(Directions) Only the opening lines of the listing, through the one with "LEGAL ADVICE", are to be retyped, each exactly as it stands.

(Data for analysis)
----
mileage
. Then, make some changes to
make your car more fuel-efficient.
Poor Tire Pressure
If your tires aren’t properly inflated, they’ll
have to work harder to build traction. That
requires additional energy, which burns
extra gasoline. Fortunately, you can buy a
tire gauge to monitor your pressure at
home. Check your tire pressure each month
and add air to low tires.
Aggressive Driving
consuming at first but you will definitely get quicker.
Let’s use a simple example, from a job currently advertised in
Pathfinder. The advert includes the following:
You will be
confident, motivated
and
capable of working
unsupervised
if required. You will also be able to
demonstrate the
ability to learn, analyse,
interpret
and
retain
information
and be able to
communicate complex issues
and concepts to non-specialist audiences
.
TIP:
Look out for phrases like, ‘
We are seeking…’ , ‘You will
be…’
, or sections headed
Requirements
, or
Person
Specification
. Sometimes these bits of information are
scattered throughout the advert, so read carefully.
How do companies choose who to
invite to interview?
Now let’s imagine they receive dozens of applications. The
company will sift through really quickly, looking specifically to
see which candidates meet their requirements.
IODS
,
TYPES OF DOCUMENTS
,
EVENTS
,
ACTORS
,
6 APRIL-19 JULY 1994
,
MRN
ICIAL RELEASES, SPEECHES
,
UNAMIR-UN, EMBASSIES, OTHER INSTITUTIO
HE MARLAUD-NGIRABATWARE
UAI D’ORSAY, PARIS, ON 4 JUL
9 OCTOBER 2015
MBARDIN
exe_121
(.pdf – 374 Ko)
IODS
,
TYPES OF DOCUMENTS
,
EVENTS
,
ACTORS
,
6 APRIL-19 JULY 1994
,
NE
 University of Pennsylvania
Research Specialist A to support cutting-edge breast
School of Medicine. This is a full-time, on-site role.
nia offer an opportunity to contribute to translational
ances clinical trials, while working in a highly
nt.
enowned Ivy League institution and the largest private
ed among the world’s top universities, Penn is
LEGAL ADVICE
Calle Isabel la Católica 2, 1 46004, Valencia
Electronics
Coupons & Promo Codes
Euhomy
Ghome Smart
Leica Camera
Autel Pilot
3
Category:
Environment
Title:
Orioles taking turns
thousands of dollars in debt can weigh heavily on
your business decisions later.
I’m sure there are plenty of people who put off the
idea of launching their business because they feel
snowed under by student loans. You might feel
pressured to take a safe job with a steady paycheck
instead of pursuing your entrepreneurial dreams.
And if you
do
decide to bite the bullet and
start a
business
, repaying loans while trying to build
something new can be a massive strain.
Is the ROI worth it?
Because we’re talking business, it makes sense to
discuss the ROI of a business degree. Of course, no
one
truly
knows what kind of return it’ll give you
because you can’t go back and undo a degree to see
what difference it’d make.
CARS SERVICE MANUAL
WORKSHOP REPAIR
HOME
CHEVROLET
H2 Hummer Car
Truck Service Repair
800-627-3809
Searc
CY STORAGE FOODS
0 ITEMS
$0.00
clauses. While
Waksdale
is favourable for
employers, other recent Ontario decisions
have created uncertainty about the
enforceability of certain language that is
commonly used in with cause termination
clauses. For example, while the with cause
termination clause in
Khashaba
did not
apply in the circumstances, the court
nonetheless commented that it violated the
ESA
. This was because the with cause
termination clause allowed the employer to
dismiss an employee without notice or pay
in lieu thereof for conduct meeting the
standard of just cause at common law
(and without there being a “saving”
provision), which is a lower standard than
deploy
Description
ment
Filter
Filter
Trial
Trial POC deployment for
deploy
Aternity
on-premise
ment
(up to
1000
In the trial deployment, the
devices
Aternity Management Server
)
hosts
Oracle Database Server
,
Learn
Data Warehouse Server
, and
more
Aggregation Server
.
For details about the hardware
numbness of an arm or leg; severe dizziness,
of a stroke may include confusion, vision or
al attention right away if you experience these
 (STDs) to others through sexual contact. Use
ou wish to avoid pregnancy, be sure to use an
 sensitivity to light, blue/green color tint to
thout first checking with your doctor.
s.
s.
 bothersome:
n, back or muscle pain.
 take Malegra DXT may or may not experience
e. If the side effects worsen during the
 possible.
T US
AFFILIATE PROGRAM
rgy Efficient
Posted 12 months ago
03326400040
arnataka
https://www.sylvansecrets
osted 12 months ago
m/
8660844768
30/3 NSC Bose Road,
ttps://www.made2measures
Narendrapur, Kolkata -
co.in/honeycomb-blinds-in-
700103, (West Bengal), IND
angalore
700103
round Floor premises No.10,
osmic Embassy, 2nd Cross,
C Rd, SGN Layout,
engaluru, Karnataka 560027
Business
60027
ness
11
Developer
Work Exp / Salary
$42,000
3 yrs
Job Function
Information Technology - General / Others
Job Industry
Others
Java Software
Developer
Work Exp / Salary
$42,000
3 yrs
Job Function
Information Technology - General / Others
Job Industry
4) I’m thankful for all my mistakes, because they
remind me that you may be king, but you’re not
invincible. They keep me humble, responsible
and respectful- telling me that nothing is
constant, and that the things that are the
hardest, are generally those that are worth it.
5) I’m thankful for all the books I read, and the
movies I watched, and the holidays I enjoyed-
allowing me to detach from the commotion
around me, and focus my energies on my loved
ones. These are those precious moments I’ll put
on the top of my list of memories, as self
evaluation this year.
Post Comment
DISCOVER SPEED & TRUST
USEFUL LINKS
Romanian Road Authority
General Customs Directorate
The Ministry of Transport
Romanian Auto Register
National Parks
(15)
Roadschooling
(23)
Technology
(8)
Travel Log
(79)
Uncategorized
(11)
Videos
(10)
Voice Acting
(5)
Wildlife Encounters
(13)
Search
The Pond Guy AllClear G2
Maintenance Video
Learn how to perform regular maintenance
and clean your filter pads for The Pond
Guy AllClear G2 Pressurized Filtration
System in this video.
----
(Solution to this problem)
mileage
. Then, make some changes to
make your car more fuel-efficient.
Poor Tire Pressure
If your tires aren’t properly inflated, they’ll
have to work harder to build traction. That
requires additional energy, which burns
extra gasoline. Fortunately, you can buy a
tire gauge to monitor your pressure at
home. Check your tire pressure each month
and add air to low tires.
Aggressive Driving
consuming at first but you will definitely get quicker.
Let’s use a simple example, from a job currently advertised in
Pathfinder. The advert includes the following:
You will be
confident, motivated
and
capable of working
unsupervised
if required. You will also be able to
demonstrate the
ability to learn, analyse,
interpret
and
retain
information
and be able to
communicate complex issues
and concepts to non-specialist audiences
.
TIP:
Look out for phrases like, ‘
We are seeking…’ , ‘You will
be…’
, or sections headed
Requirements
, or
Person
Specification
. Sometimes these bits of information are
scattered throughout the advert, so read carefully.
How do companies choose who to
invite to interview?
Now let’s imagine they receive dozens of applications. The
company will sift through really quickly, looking specifically to
see which candidates meet their requirements.
IODS
,
TYPES OF DOCUMENTS
,
EVENTS
,
ACTORS
,
6 APRIL-19 JULY 1994
,
MRN
ICIAL RELEASES, SPEECHES
,
UNAMIR-UN, EMBASSIES, OTHER INSTITUTIO
HE MARLAUD-NGIRABATWARE
UAI D’ORSAY, PARIS, ON 4 JUL
9 OCTOBER 2015
MBARDIN
exe_121
(.pdf – 374 Ko)
IODS
,
TYPES OF DOCUMENTS
,
EVENTS
,
ACTORS
,
6 APRIL-19 JULY 1994
,
NE
 University of Pennsylvania
Research Specialist A to support cutting-edge breast
School of Medicine. This is a full-time, on-site role.
nia offer an opportunity to contribute to translational
ances clinical trials, while working in a highly
nt.
enowned Ivy League institution and the largest private
ed among the world’s top universities, Penn is
LEGAL ADVICE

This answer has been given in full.